§ Provided data:
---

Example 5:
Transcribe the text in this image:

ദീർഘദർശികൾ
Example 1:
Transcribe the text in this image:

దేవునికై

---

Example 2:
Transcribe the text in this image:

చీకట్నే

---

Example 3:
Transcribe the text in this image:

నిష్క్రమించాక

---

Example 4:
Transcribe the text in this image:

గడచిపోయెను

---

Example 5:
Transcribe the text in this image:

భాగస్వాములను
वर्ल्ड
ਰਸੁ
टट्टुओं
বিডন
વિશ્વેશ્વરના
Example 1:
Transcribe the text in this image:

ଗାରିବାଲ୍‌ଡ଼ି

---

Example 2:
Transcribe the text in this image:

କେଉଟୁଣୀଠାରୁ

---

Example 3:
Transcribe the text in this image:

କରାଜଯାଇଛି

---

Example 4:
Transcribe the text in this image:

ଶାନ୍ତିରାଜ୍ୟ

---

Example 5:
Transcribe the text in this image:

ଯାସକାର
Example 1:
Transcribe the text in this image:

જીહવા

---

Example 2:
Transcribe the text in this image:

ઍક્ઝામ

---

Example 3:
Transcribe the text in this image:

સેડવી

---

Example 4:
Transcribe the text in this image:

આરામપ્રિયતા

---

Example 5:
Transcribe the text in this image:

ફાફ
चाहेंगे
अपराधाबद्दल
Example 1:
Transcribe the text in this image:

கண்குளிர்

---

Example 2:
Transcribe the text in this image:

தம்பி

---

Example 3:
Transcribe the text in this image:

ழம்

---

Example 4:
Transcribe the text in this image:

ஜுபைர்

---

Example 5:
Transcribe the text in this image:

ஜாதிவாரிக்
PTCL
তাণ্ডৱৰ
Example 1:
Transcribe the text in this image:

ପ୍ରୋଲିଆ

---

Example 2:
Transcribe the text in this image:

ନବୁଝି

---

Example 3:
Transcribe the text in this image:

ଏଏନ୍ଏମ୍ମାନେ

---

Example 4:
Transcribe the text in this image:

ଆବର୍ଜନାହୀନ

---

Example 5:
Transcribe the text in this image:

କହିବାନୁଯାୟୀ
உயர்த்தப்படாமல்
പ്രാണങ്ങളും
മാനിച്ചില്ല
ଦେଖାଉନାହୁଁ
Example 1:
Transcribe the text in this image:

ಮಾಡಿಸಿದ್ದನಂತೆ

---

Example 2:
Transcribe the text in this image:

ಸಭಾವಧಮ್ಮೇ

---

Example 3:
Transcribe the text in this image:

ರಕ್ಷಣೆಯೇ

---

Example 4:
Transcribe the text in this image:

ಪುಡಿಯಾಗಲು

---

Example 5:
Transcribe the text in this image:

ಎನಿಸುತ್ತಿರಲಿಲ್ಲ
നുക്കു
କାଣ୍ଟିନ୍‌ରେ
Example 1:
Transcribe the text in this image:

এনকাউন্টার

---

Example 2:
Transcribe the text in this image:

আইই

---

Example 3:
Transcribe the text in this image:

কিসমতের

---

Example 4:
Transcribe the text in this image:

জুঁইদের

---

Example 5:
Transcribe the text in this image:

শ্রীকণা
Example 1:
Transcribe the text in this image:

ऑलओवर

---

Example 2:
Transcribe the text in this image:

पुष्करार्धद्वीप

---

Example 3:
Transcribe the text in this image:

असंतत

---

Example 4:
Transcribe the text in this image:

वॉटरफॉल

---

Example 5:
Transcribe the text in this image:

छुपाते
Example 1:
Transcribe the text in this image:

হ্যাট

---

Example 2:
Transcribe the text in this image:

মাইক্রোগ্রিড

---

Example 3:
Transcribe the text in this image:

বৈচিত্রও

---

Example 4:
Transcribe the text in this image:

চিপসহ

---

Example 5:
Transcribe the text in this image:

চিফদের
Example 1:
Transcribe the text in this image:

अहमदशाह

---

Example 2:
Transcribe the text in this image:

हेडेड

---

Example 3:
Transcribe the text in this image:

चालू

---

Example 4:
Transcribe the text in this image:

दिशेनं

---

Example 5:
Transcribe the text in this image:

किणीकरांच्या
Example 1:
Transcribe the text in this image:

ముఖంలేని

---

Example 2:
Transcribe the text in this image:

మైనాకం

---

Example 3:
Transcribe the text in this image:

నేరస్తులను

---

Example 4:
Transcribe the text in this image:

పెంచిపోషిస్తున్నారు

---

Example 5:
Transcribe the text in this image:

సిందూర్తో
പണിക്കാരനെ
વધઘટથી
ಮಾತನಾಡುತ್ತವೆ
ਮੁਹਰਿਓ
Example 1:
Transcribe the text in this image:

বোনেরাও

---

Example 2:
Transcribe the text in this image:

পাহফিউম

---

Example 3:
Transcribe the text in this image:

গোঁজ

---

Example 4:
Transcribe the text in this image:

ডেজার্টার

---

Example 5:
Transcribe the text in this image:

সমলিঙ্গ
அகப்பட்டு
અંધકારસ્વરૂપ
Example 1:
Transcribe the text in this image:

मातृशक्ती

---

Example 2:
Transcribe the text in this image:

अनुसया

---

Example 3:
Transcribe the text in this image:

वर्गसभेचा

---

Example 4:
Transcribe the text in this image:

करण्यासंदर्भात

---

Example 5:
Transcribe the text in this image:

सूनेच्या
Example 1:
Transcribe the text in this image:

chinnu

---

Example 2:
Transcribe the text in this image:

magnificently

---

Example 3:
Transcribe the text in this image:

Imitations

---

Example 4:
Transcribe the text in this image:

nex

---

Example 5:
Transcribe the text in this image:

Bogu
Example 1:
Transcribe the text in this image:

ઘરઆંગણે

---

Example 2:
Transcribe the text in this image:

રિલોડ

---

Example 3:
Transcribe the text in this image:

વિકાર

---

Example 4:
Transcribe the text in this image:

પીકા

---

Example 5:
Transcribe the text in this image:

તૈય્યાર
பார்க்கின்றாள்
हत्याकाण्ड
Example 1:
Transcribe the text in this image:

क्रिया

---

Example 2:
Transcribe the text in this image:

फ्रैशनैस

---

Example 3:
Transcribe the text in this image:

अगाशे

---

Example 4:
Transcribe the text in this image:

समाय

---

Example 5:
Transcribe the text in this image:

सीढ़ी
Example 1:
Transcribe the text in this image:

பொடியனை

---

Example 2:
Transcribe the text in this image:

§ Exercise requirements: Repeat the material exactly. Every line should match.

§ Written solution:
---

Example 5:
Transcribe the text in this image:

ദീർഘദർശികൾ
Example 1:
Transcribe the text in this image:

దేవునికై

---

Example 2:
Transcribe the text in this image:

చీకట్నే

---

Example 3:
Transcribe the text in this image:

నిష్క్రమించాక

---

Example 4:
Transcribe the text in this image:

గడచిపోయెను

---

Example 5:
Transcribe the text in this image:

భాగస్వాములను
वर्ल्ड
ਰਸੁ
टट्टुओं
বিডন
વિશ્વેશ્વરના
Example 1:
Transcribe the text in this image:

ଗାରିବାଲ୍‌ଡ଼ି

---

Example 2:
Transcribe the text in this image:

କେଉଟୁଣୀଠାରୁ

---

Example 3:
Transcribe the text in this image:

କରାଜଯାଇଛି

---

Example 4:
Transcribe the text in this image:

ଶାନ୍ତିରାଜ୍ୟ

---

Example 5:
Transcribe the text in this image:

ଯାସକାର
Example 1:
Transcribe the text in this image:

જીહવા

---

Example 2:
Transcribe the text in this image:

ઍક્ઝામ

---

Example 3:
Transcribe the text in this image:

સેડવી

---

Example 4:
Transcribe the text in this image:

આરામપ્રિયતા

---

Example 5:
Transcribe the text in this image:

ફાફ
चाहेंगे
अपराधाबद्दल
Example 1:
Transcribe the text in this image:

கண்குளிர்

---

Example 2:
Transcribe the text in this image:

தம்பி

---

Example 3:
Transcribe the text in this image:

ழம்

---

Example 4:
Transcribe the text in this image:

ஜுபைர்

---

Example 5:
Transcribe the text in this image:

ஜாதிவாரிக்
PTCL
তাণ্ডৱৰ
Example 1:
Transcribe the text in this image:

ପ୍ରୋଲିଆ

---

Example 2:
Transcribe the text in this image:

ନବୁଝି

---

Example 3:
Transcribe the text in this image:

ଏଏନ୍ଏମ୍ମାନେ

---

Example 4:
Transcribe the text in this image:

ଆବର୍ଜନାହୀନ

---

Example 5:
Transcribe the text in this image:

କହିବାନୁଯାୟୀ
உயர்த்தப்படாமல்
പ്രാണങ്ങളും
മാനിച്ചില്ല
ଦେଖାଉନାହୁଁ
Example 1:
Transcribe the text in this image:

ಮಾಡಿಸಿದ್ದನಂತೆ

---

Example 2:
Transcribe the text in this image:

ಸಭಾವಧಮ್ಮೇ

---

Example 3:
Transcribe the text in this image:

ರಕ್ಷಣೆಯೇ

---

Example 4:
Transcribe the text in this image:

ಪುಡಿಯಾಗಲು

---

Example 5:
Transcribe the text in this image:

ಎನಿಸುತ್ತಿರಲಿಲ್ಲ
നുക്കു
କାଣ୍ଟିନ୍‌ରେ
Example 1:
Transcribe the text in this image:

এনকাউন্টার

---

Example 2:
Transcribe the text in this image:

আইই

---

Example 3:
Transcribe the text in this image:

কিসমতের

---

Example 4:
Transcribe the text in this image:

জুঁইদের

---

Example 5:
Transcribe the text in this image:

শ্রীকণা
Example 1:
Transcribe the text in this image:

ऑलओवर

---

Example 2:
Transcribe the text in this image:

पुष्करार्धद्वीप

---

Example 3:
Transcribe the text in this image:

असंतत

---

Example 4:
Transcribe the text in this image:

वॉटरफॉल

---

Example 5:
Transcribe the text in this image:

छुपाते
Example 1:
Transcribe the text in this image:

হ্যাট

---

Example 2:
Transcribe the text in this image:

মাইক্রোগ্রিড

---

Example 3:
Transcribe the text in this image:

বৈচিত্রও

---

Example 4:
Transcribe the text in this image:

চিপসহ

---

Example 5:
Transcribe the text in this image:

চিফদের
Example 1:
Transcribe the text in this image:

अहमदशाह

---

Example 2:
Transcribe the text in this image:

हेडेड

---

Example 3:
Transcribe the text in this image:

चालू

---

Example 4:
Transcribe the text in this image:

दिशेनं

---

Example 5:
Transcribe the text in this image:

किणीकरांच्या
Example 1:
Transcribe the text in this image:

ముఖంలేని

---

Example 2:
Transcribe the text in this image:

మైనాకం

---

Example 3:
Transcribe the text in this image:

నేరస్తులను

---

Example 4:
Transcribe the text in this image:

పెంచిపోషిస్తున్నారు

---

Example 5:
Transcribe the text in this image:

సిందూర్తో
പണിക്കാരനെ
વધઘટથી
ಮಾತನಾಡುತ್ತವೆ
ਮੁਹਰਿਓ
Example 1:
Transcribe the text in this image:

বোনেরাও

---

Example 2:
Transcribe the text in this image:

পাহফিউম

---

Example 3:
Transcribe the text in this image:

গোঁজ

---

Example 4:
Transcribe the text in this image:

ডেজার্টার

---

Example 5:
Transcribe the text in this image:

সমলিঙ্গ
அகப்பட்டு
અંધકારસ્વરૂપ
Example 1:
Transcribe the text in this image:

मातृशक्ती

---

Example 2:
Transcribe the text in this image:

अनुसया

---

Example 3:
Transcribe the text in this image:

वर्गसभेचा

---

Example 4:
Transcribe the text in this image:

करण्यासंदर्भात

---

Example 5:
Transcribe the text in this image:

सूनेच्या
Example 1:
Transcribe the text in this image:

chinnu

---

Example 2:
Transcribe the text in this image:

magnificently

---

Example 3:
Transcribe the text in this image:

Imitations

---

Example 4:
Transcribe the text in this image:

nex

---

Example 5:
Transcribe the text in this image:

Bogu
Example 1:
Transcribe the text in this image:

ઘરઆંગણે

---

Example 2:
Transcribe the text in this image:

રિલોડ

---

Example 3:
Transcribe the text in this image:

વિકાર

---

Example 4:
Transcribe the text in this image:

પીકા

---

Example 5:
Transcribe the text in this image:

તૈય્યાર
பார்க்கின்றாள்
हत्याकाण्ड
Example 1:
Transcribe the text in this image:

क्रिया

---

Example 2:
Transcribe the text in this image:

फ्रैशनैस

---

Example 3:
Transcribe the text in this image:

अगाशे

---

Example 4:
Transcribe the text in this image:

समाय

---

Example 5:
Transcribe the text in this image:

सीढ़ी
Example 1:
Transcribe the text in this image:

பொடியனை

---

Example 2:
Transcribe the text in this image:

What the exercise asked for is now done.